Corpus: FreeCAD/FreeCAD-documentation (CC0 1.0) β€” ~1,500 English wiki pages covering PartDesign, Sketcher, Python scripting API, and release notes.

Setup

1. Install dependencies

pip install -r requirements.txt

2. Build the retrieval index (one-time, run locally)
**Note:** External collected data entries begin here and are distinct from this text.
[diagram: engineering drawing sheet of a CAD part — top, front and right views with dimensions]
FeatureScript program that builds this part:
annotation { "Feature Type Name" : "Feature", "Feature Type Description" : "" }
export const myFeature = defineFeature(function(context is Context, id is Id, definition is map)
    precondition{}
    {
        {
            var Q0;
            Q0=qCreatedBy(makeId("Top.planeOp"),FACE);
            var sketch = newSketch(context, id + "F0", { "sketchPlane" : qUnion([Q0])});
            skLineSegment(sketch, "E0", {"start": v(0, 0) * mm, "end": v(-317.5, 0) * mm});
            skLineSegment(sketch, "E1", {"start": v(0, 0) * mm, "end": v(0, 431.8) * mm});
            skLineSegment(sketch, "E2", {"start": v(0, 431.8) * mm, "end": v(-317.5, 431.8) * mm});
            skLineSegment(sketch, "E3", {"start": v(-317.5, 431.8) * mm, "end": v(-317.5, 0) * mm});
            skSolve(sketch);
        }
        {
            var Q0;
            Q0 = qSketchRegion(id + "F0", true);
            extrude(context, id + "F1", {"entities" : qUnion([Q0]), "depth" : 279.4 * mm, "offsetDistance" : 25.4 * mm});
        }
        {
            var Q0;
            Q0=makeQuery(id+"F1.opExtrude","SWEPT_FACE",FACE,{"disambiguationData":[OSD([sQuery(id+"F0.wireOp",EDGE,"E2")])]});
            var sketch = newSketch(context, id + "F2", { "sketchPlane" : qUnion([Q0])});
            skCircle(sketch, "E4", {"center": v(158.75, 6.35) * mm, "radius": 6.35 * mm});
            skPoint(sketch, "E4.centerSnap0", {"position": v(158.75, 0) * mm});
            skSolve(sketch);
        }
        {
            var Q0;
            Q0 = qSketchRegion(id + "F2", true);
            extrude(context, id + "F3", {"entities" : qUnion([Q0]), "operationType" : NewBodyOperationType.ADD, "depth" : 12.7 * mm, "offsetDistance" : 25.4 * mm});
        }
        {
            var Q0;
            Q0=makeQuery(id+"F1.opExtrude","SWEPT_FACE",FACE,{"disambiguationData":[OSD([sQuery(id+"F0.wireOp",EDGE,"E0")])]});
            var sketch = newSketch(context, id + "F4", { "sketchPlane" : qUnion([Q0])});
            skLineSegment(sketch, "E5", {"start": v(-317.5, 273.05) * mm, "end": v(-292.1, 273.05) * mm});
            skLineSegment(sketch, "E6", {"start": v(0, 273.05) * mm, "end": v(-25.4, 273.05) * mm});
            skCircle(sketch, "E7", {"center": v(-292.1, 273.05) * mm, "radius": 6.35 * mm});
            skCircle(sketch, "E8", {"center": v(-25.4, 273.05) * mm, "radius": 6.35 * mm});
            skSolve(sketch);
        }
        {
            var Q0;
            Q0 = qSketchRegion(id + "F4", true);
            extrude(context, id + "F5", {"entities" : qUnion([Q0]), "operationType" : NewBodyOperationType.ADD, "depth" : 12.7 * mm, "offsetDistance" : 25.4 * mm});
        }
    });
# Clone the FreeCAD documentation repo
git clone --depth 1 https://github.com/FreeCAD/FreeCAD-documentation freecad-docs

# Build BM25 + FAISS indices (outputs to data/)
python build_index.py --repo freecad-docs

This produces data/chunks.parquet, data/index.faiss, and data/bm25.pkl. Commit these to the repo before pushing to Hugging Face Spaces.

3. Run

python app.py

Enter your OpenAI API key in the UI (it is never stored or logged).

Retrieval modes

Toggle Method Wins on
BM25 bm25s with camelCase/snake_case tokenisation Exact API tokens: addConstraint, Coincident, PartDesign::Pad
Dense BAAI/bge-small-en-v1.5 + FAISS IndexFlatIP Paraphrased intent: "round the edges" β†’ Fillet
Rerank BAAI/bge-reranker-base cross-encoder Precision: re-scores top-30 fused candidates
Hybrid (default) Reciprocal Rank Fusion (k=60) Best overall recall

Project structure

β”œβ”€β”€ app.py               # Gradio Blocks UI
β”œβ”€β”€ build_index.py       # One-off corpus ingestion + indexing
β”œβ”€β”€ requirements.txt
β”œβ”€β”€ src/
β”‚   β”œβ”€β”€ config.py        # All tuneable constants
β”‚   β”œβ”€β”€ ingest.py        # Markdown page loader
β”‚   β”œβ”€β”€ chunk.py         # Header-split + code-block-preserving chunker
β”‚   β”œβ”€β”€ retrieve.py      # BM25Retriever, DenseRetriever, RRF, HybridRetriever
β”‚   β”œβ”€β”€ generate.py      # System prompt, few-shots, OpenAI call
β”‚   └── citations.py     # Citation dataclass + rendering
└── data/                # Pre-built indices (commit via git-LFS if > 100 MB)
    β”œβ”€β”€ chunks.parquet
    β”œβ”€β”€ index.faiss
    └── bm25.pkl

FreeCAD-specific notes

  • All generated scripts target FreeCAD 1.1 (released March 25, 2026).
  • Scripts are safe to run with freecadcmd (headless) β€” *Gui modules are never imported.
  • The system prompt explicitly warns about the Topological Naming Problem: geometry is referenced by index where possible, and dress-up features (Fillet, Chamfer) are always added after all additive/subtractive features.
  • doc.recompute() is called after every feature to avoid silent failures.

Evaluation queries

See section 12 of the technical report for the 12-query test set covering: parametric box, flange with bolt pattern, hex nut, L-bracket, threaded shaft, spreadsheet-driven gear, revolution, coincident constraint question, TNP question, linear pattern, helix sweep, and multi-loop sketch.

License

Source code: Apache 2.0. Documentation corpus: CC0 1.0 (FreeCAD Wiki). Attribution to FreeCAD Wiki (CC-BY 3.0) shown in the UI.